‘Inna De Yard’ with Peter Webber
Award-winning film-maker Peter Webber came to Jamaica about two years ago on the invitation of reggae singer Winston McAnuff. They met following an Inna De Yard concert, and conversation flowed into the hospitality that has become a defining characteristic of Jamaicans. Webber, like many familiar with the island, wanted to come, but he was not without reservations.
He told The Gleaner he was scared. However, it wasn’t a stereotypical fear of gang or other violence. Webber was afraid that his experience would be packaged – that he would be treated as a ‘normal tourist’ and not get the opportunity to see the ‘real’ Jamaica.
The invitation from McAnuff was wholly welcome, then accepted.

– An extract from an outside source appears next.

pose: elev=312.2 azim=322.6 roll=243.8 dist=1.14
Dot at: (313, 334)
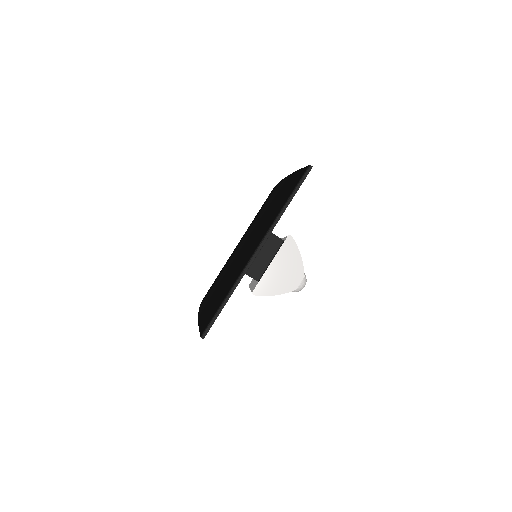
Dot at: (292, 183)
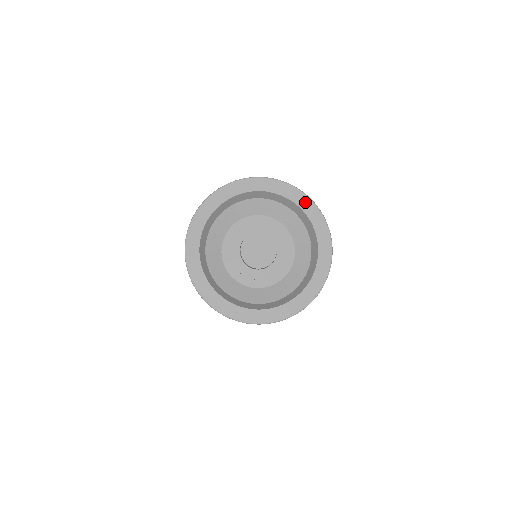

Webber embraced his visit so fully, that the film-maker adjusted his lens to capture what happens Inna De Yard: The Soul of Jamaica.
“I wanted to visit for the longest time, but I was scared. And I will tell you why I was scared; because I had a love of the music and culture – I was worried [that] as a normal tourist, I wouldn’t get to see the real Jamaica,” he told The Gleaner.
Webber’s love of Jamaican culture was born in West London, during the reign of punk rock. “Punk rockers like The Slash loved reggae. So my love of punk rock pushed me in that direction,” he explained.
Jamaican subcultures have been pervasive in England, a result of pivotal historical moments like the Windrush era.
Webber hails his experience as a privilege in witnessing for himself the ‘real’ Jamaica, and to record in his manner alongside musicians spanning generations.
“As a fan of the music, I have that image in my head that I didn’t want to spoil. I’m glad I went with real Jamaicans – not a package. I got to see all the places I heard about in the songs – Trench Town, meeting with the Maroons – getting a proper history of Jamaica.”
Written and directed by Webber, Inna De Yard: The Soul of Jamaica is a documentary film featuring Cedric ‘Congo’ Myton, Kiddus I, Ken Boothe, Winston McAnuff, Derajah, The Viceroys, VAR, Judy Mowatt and Jah9 as Jamaica’s latest silver screen stars.
According to one of the films prominent figures, Kiddus I, the visual captures the performers’ essence and atmosphere in a way that no other has done before. Recording in the open air with the backdrop of a backyard, the film fuses elements of ska, rocksteady, reggae and dancehall, while weaving musical connections across generations, through the evolution of the Jamaican sound.
“It’s inspiring. The veterans, through all the ups and downs in their lives, realised that the experiences of the younger ones are still interesting … and to see the transition love, playing on top of songs, older guys teaching young guys. It’s a wonderful thing to witness,” Webber said.